* [Textauszug]
Wie einst Mathias Rust
"Tief im Osten verschwinden", beschreibt Büscher den innigsten Wunsch
seiner Reise, "noch tiefer." Vom Radar verschwinden - wie einst Mathias
Rust auf seinem Flug zum Roten Platz, den Büscher allerdings nicht
erwähnt. Er möchte so sein wie alle anderen, dazugehören. "Ich sah jetzt
ganz und gar russisch aus", ein Mann mit Rucksack in Stiefeln, Hose
und Hemd, der an einer großen Straße entlang von einem Ort zum andern
zieht. "Ein Landstreicher in Russland, was denn sonst."
Und er fällt tatsächlich nicht auf, begegnet auf diesem Weg schreienden Greisen und
freundlichen Trinkern, mürrischen Wäscherinnen und kultivierten
Museumswärtern, er trifft einen Ex-Partisanen, einen Guru und eine
orthodoxe Äbtissin, die ihr Kloster einer Karriere im neuen Russland
vorzieht, und heult im Wunderwald von Boris-Gleb mit echten oder
eingebildeten Wölfen. Orscha, Mojaisk, Wjasma, Gagarin lauten die
Chiffren für den russischen Osten, und wenn es nur das Hotel ist:
"Es hieß Wostok. Osten. Ich drückte die Holztür auf, trat ein und war
im Osten."

* [Arbeitsauftrag A] Gib die Datensätze unverändert wieder, und zwar alles vom Anfang der Datensätze bis einschließlich der Zeile mit „30: (295, 247)“.

* [Datenteil]

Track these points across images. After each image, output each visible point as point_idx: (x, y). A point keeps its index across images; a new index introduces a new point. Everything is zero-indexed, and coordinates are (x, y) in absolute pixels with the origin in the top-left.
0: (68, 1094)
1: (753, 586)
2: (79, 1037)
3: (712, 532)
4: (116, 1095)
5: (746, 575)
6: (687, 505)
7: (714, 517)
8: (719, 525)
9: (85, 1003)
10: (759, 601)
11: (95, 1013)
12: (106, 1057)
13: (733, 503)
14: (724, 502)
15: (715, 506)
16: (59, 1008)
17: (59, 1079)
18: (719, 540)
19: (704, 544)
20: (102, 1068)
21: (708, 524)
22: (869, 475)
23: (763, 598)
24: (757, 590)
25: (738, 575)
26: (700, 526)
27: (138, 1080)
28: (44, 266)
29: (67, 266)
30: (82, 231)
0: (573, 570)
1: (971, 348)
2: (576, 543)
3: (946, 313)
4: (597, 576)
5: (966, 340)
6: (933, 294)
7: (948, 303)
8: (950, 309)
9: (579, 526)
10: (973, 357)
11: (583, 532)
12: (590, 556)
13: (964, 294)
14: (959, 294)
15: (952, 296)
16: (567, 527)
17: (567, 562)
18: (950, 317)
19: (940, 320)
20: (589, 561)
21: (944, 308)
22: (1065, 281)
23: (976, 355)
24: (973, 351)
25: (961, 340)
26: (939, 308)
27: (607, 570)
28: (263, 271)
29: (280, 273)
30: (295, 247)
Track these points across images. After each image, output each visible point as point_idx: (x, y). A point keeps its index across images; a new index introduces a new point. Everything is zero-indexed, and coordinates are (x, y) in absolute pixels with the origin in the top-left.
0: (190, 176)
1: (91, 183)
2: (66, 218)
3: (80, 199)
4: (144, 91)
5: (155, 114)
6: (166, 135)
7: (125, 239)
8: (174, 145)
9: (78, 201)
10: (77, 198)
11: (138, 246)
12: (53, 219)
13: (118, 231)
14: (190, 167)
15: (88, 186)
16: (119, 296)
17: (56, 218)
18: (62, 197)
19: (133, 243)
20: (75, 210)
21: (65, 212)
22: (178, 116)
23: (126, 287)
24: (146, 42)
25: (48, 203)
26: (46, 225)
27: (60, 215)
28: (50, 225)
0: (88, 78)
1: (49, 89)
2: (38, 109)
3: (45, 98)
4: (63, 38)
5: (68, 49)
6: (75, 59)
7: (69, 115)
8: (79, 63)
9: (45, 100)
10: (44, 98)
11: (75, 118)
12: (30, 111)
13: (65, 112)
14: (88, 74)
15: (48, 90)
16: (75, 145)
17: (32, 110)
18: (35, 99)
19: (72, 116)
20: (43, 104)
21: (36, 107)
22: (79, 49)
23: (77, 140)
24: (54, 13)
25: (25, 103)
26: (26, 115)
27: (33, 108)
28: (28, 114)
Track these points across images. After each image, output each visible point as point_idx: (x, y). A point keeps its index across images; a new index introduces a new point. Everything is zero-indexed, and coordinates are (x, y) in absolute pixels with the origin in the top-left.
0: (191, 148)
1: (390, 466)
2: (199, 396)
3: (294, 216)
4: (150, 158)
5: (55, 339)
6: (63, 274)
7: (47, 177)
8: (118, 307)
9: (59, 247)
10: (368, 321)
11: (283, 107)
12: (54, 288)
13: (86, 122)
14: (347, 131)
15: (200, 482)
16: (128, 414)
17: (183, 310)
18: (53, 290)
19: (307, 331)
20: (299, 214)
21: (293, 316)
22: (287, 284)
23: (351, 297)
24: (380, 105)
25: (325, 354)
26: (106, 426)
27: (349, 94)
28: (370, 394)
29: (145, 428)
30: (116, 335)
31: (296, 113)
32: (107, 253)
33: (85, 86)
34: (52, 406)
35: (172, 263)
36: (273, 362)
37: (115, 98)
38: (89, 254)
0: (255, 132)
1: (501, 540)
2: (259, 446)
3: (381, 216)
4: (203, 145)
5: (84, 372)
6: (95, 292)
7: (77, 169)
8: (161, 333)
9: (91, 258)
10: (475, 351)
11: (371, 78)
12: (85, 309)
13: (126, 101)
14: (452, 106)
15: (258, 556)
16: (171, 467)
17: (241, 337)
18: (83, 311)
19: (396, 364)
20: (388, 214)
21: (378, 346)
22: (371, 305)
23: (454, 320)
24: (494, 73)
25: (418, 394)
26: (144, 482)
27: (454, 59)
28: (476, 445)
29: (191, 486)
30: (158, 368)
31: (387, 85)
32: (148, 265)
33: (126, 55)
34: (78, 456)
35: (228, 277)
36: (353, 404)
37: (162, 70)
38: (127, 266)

* [Arbeitsauftrag B] Fasse den Absatz im Textauszug, der mit „Und er fällt tatsächlich nicht auf“ beginnt, als knappe Stichpunktliste zusammen, ohne seine wesentlichen Fakten zu verlieren.

* [Antwortbereich A]
Track these points across images. After each image, output each visible point as point_idx: (x, y). A point keeps its index across images; a new index introduces a new point. Everything is zero-indexed, and coordinates are (x, y) in absolute pixels with the origin in the top-left.
0: (68, 1094)
1: (753, 586)
2: (79, 1037)
3: (712, 532)
4: (116, 1095)
5: (746, 575)
6: (687, 505)
7: (714, 517)
8: (719, 525)
9: (85, 1003)
10: (759, 601)
11: (95, 1013)
12: (106, 1057)
13: (733, 503)
14: (724, 502)
15: (715, 506)
16: (59, 1008)
17: (59, 1079)
18: (719, 540)
19: (704, 544)
20: (102, 1068)
21: (708, 524)
22: (869, 475)
23: (763, 598)
24: (757, 590)
25: (738, 575)
26: (700, 526)
27: (138, 1080)
28: (44, 266)
29: (67, 266)
30: (82, 231)
0: (573, 570)
1: (971, 348)
2: (576, 543)
3: (946, 313)
4: (597, 576)
5: (966, 340)
6: (933, 294)
7: (948, 303)
8: (950, 309)
9: (579, 526)
10: (973, 357)
11: (583, 532)
12: (590, 556)
13: (964, 294)
14: (959, 294)
15: (952, 296)
16: (567, 527)
17: (567, 562)
18: (950, 317)
19: (940, 320)
20: (589, 561)
21: (944, 308)
22: (1065, 281)
23: (976, 355)
24: (973, 351)
25: (961, 340)
26: (939, 308)
27: (607, 570)
28: (263, 271)
29: (280, 273)
30: (295, 247)

* [Antwortbereich B]
- Er fällt unterwegs tatsächlich nicht auf.
- Begegnungen: schreiende Greise, freundliche Trinker, mürrische Wäscherinnen, kultivierte Museumswärter.
- Weitere Begegnungen: ein Ex-Partisan, ein Guru und eine orthodoxe Äbtissin, die ihr Kloster einer Karriere im neuen Russland vorzieht.
- Im Wunderwald von Boris-Gleb heult er mit echten oder eingebildeten Wölfen.
- Orscha, Mojaisk, Wjasma und Gagarin stehen als Chiffren für den russischen Osten.
- Sogar ein Hotel zählt dazu: Es hieß „Wostok“ (Osten), und wer eintrat, war „im Osten“.